提示文:
をもひでたなおろし

をもひでたなおろし

2024年に還暦を迎えた男のブログ

今年の正月明けから全く更新していなかったこのブログは不思議な事に
週1で更新している時より訪問者が多くなっている。というおかしな現象に首を捻っています(笑)
冬の間は鬱が酷く、また「チケット」詐欺に逢ったりしてテンションがダダ下がりでした。
少し暖かくなって、MLB東京シリーズも終わり漸く気持ちに余裕が出てきたので
ブログ更新をボチボチですがやっていこうと思っています。
定期的。というより「書きたくなったら書く」という感じの更新になると思いますが……。
                                     (2025/3/30)

あれから今年で40年になる。

 

1985年8月11日、日曜日。

当時の僕の仕事の公休は月曜火曜だったので、日曜の午後から職場に出掛けた。

取り組む課題 1: 提示文によると、1985年8月11日は何曜日でしたか。
取り組む課題 2:
提示文の内容に照らして、次の(a)～(c)がそれぞれ正しいかどうかを答えなさい。判断の根拠となる語句を、提示文からそのまま引用すること。
(a) 当時、筆者の仕事の公休は土曜と日曜だった。
(b) 更新をしていない間のほうが、週1で更新していた時よりもブログの訪問者が多い。
(c) 筆者は、今後は毎週決まった日に更新すると述べている。
取り組む課題 3: 提示文のうち、「少し暖かくなって、MLB東京シリーズも終わり漸く気持ちに余裕が出てきたので」から「当時の僕の仕事の公休は月曜火曜だったので、日曜の午後から職場に出掛けた。」までの部分を、一字も変えずに書き写しなさい。

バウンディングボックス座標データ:

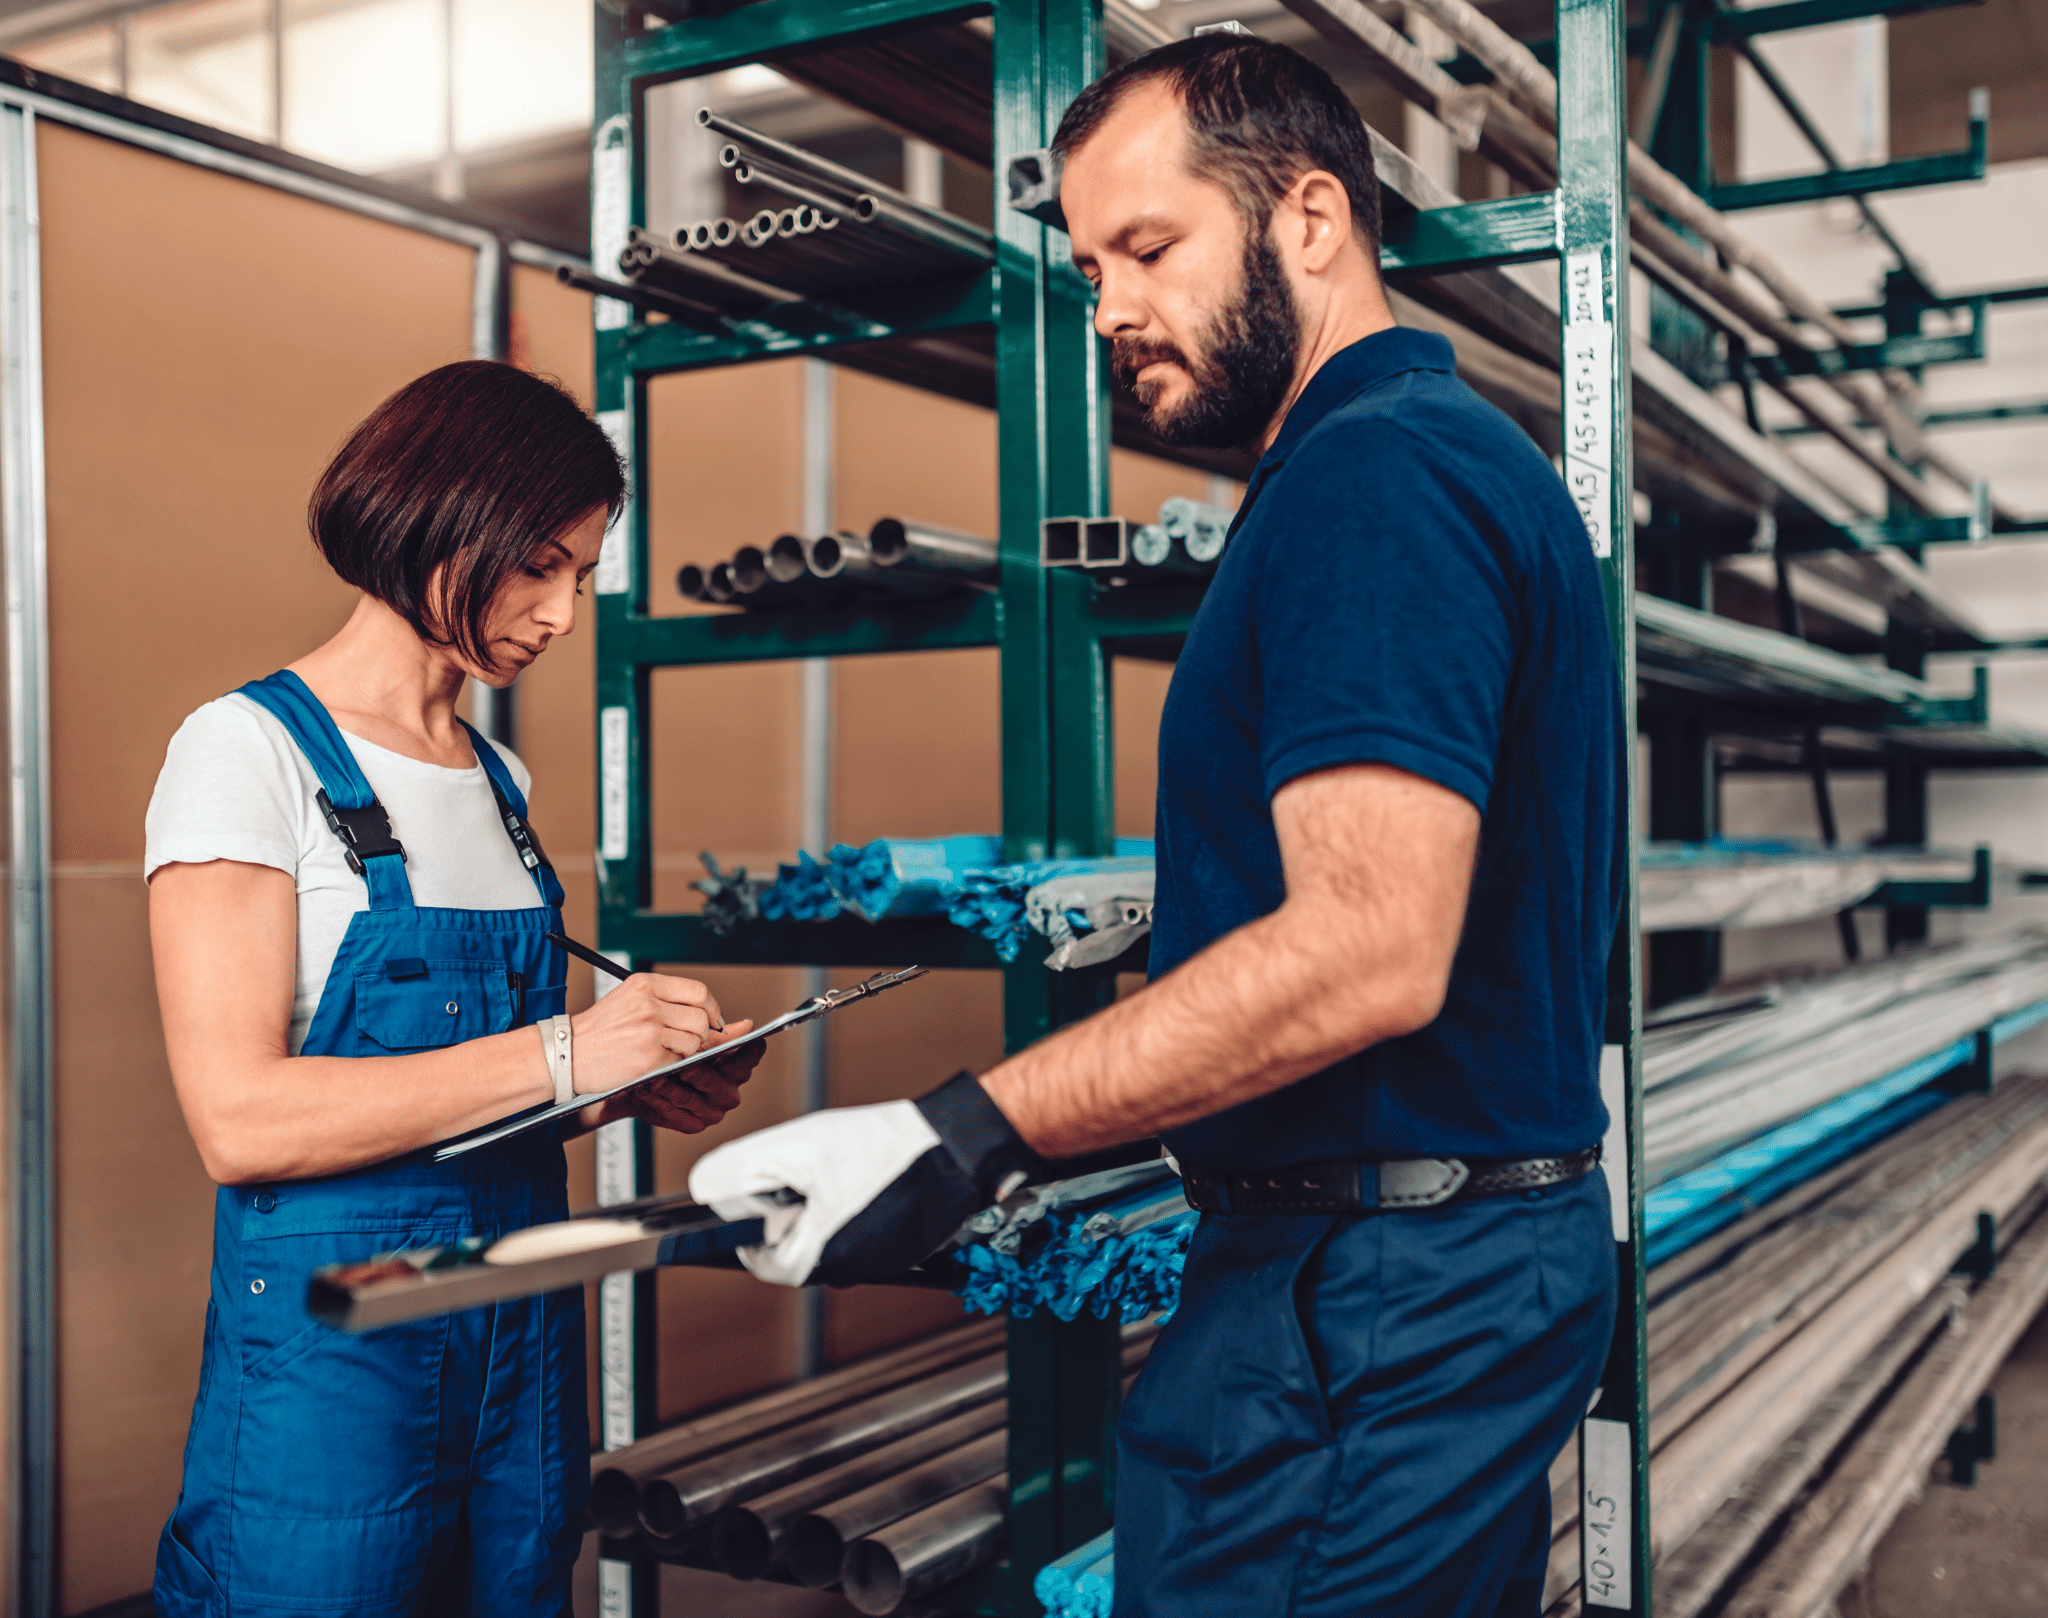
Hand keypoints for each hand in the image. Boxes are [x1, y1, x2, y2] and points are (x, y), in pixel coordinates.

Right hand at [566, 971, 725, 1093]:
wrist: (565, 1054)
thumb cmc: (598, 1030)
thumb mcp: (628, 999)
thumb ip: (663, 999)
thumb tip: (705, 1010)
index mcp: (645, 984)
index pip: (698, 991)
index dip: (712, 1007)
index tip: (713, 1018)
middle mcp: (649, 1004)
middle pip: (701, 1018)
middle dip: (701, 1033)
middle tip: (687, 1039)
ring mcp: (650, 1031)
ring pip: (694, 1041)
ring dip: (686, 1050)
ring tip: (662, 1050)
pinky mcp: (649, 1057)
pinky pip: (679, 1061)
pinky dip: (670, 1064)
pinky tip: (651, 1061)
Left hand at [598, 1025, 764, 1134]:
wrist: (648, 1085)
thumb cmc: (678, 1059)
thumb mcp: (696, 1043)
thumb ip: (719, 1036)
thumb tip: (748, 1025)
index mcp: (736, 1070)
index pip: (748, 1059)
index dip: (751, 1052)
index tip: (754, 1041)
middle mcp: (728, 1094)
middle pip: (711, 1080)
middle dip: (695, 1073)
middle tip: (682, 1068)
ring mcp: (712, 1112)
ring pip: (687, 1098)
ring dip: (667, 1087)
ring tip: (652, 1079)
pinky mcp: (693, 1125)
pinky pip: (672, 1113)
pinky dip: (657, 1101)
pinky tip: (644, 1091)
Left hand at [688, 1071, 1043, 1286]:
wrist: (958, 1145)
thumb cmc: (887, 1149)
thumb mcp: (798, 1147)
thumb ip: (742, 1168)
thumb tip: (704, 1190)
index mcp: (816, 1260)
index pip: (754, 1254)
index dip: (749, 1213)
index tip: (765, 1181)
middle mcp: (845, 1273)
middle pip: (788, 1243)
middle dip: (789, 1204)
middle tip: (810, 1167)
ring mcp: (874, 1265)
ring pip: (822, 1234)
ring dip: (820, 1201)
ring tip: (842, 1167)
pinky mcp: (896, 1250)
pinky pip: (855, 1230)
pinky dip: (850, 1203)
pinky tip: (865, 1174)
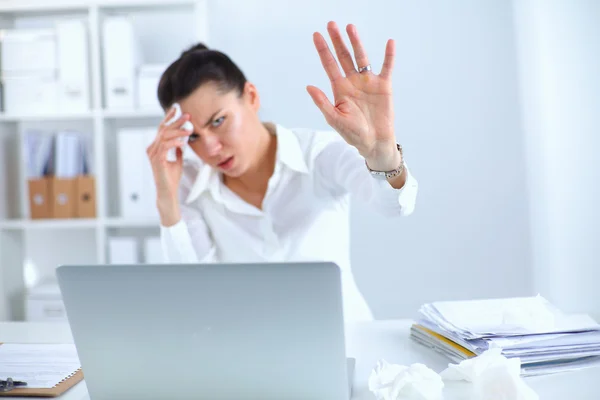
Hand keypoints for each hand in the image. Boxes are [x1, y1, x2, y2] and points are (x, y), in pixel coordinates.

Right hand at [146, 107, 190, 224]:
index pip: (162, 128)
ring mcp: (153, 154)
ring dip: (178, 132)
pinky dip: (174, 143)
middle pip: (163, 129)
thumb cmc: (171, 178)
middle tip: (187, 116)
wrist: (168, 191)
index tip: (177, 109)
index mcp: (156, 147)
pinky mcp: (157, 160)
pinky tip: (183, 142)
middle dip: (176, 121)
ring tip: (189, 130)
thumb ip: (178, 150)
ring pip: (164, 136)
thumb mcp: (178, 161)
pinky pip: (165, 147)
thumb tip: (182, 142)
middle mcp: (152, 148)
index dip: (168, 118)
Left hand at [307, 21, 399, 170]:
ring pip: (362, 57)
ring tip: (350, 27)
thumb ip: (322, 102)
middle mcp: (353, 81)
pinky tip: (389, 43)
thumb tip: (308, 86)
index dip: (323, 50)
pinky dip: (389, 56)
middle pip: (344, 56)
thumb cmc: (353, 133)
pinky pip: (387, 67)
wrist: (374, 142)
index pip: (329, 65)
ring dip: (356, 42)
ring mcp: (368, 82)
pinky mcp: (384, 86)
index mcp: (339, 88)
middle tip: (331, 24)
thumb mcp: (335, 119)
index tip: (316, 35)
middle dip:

解答欄 1: 日曜日です。

解答欄 2:
(a) いいえ。「当時の僕の仕事の公休は月曜火曜だったので」
(b) はい。「週1で更新している時より訪問者が多くなっている」
(c) いいえ。『「書きたくなったら書く」という感じの更新になると思いますが』

解答欄 3:
少し暖かくなって、MLB東京シリーズも終わり漸く気持ちに余裕が出てきたので
ブログ更新をボチボチですがやっていこうと思っています。
定期的。というより「書きたくなったら書く」という感じの更新になると思いますが……。
                                     (2025/3/30)

あれから今年で40年になる。

 

1985年8月11日、日曜日。

当時の僕の仕事の公休は月曜火曜だったので、日曜の午後から職場に出掛けた。